● **PROBLEM 1**: Using the blog post about fall below, decide whether each statement agrees with it, answering yes or no and quoting the words that decide it: (a) The writer grew up in Illinois. (b) The property has several cottonwood trees. (c) At Krazo Acres, fall smells like wood burning stoves.

Sunday, October 27, 2013

The Taste of Fall

Fall is most definitely here.  Hot, instead of iced tea in the mornings, oatmeal instead of cereal for breakfast.  Crocs and t-shirts are replaced with boots and a flannel shirt for morning barn chores.

Fall here at Krazo Acres has my eyes, ears, nose and taste buds becoming accustomed to different Autumnal occurrences than what I grew up with back in Illinois.

Up "north", there was a very heavy leaf smell when the trees started dropping leaves, but I only occasionally smelled that here.  Come to find out, that leaf smell was from cottonwood trees and we don't have a single one (that I am aware of) on the property.  There was also that "frozen" smell....and that smell doesn't start here until sometime in late winter.  Here, Fall smells like wood burning stoves and the occasional waft of buck goat piss (I didn't say they were all good smells).
I smell stinky.....Oh so stinky!
Up "north", hearing geese calling all year was nothing new as the Canada Goose population basically stayed (and crapped) throughout the year.  But here, the occasional honking of high-flying geese signifies much shortened daylight and crisp mornings.

[Data extracted from a collection]

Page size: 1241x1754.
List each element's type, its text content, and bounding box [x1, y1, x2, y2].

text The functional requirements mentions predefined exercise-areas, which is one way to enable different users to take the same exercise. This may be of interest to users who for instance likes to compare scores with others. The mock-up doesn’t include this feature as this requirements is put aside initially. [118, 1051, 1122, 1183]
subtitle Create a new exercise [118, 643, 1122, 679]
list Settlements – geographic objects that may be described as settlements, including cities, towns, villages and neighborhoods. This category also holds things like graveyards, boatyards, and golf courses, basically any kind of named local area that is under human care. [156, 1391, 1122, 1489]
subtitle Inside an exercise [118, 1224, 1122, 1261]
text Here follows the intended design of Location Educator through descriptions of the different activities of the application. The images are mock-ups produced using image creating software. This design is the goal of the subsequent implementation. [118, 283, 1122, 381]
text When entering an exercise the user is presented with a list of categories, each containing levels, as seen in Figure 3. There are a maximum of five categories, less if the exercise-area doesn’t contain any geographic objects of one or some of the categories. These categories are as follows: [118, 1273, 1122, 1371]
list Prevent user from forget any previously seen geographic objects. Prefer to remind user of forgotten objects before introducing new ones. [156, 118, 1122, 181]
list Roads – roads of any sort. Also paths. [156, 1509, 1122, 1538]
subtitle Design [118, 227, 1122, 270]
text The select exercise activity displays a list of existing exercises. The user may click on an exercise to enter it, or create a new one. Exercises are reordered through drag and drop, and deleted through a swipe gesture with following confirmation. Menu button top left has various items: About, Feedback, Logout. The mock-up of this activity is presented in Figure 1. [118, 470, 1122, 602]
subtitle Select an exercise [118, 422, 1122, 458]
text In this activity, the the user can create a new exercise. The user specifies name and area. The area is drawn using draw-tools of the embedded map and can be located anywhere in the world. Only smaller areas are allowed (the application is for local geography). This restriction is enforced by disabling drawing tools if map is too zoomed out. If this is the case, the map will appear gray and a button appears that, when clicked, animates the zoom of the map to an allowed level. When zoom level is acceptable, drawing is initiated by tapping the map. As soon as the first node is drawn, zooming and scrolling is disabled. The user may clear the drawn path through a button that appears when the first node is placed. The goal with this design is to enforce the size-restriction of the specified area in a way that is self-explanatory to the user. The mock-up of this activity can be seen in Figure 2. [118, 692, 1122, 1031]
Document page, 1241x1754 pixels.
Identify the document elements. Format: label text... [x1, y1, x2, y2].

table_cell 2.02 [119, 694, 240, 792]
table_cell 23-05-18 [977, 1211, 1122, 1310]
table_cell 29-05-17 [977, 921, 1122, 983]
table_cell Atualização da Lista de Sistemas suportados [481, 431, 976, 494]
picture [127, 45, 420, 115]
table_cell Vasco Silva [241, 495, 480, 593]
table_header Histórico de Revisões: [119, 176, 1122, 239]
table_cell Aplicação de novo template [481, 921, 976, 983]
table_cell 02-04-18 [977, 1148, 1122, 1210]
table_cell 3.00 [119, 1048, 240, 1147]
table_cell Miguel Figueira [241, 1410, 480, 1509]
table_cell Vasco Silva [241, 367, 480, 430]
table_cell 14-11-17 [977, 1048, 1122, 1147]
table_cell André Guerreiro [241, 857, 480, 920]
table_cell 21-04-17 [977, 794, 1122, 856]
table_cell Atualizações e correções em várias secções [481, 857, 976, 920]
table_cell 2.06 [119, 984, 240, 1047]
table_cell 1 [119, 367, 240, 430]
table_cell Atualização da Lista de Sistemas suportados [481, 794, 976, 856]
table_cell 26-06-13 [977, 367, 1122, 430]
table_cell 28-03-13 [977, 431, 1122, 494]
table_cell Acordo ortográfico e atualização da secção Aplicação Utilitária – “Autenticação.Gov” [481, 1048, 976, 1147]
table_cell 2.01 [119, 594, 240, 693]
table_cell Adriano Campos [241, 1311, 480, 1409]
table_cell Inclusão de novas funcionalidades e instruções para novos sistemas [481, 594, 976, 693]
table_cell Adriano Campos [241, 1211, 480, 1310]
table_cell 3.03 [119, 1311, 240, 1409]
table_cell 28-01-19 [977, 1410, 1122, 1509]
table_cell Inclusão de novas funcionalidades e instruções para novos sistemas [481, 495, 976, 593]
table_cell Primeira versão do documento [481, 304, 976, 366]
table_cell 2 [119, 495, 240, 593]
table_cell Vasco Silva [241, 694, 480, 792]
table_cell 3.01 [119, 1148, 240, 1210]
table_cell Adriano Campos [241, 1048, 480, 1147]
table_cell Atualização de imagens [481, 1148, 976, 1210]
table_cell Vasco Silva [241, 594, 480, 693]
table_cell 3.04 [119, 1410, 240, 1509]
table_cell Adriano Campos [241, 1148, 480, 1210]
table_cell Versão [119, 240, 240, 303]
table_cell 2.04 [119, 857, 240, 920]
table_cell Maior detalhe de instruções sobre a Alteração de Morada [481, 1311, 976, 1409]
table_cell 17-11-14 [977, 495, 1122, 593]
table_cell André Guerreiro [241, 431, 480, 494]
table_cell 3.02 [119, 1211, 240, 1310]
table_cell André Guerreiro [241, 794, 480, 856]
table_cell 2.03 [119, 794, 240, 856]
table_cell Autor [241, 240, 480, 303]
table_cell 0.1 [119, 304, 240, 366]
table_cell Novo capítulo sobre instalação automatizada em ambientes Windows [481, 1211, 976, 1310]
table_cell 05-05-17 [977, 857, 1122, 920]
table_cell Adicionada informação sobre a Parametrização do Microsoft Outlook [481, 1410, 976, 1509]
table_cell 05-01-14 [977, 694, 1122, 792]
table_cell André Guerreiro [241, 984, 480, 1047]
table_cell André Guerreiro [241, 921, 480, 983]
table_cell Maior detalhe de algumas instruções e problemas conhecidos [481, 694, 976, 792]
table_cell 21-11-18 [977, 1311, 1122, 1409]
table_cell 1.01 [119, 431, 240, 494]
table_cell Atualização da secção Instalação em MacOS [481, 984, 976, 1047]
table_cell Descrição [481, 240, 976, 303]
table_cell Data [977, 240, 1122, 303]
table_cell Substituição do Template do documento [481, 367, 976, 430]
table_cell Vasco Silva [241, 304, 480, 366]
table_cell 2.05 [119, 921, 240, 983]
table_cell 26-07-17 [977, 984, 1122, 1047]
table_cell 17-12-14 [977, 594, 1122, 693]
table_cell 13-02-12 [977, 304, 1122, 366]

● **PROBLEM 2**: Please quote the stretch of the records from their start through the line containing "List each element's".

● **FINAL ANSWER 1**:
(a) Yes: "than what I grew up with back in Illinois"
(b) No: "we don't have a single one (that I am aware of) on the property"
(c) Yes: "Here, Fall smells like wood burning stoves"

● **FINAL ANSWER 2**:
Page size: 1241x1754.
List each element's type, its text content, and bounding box [x1, y1, x2, y2].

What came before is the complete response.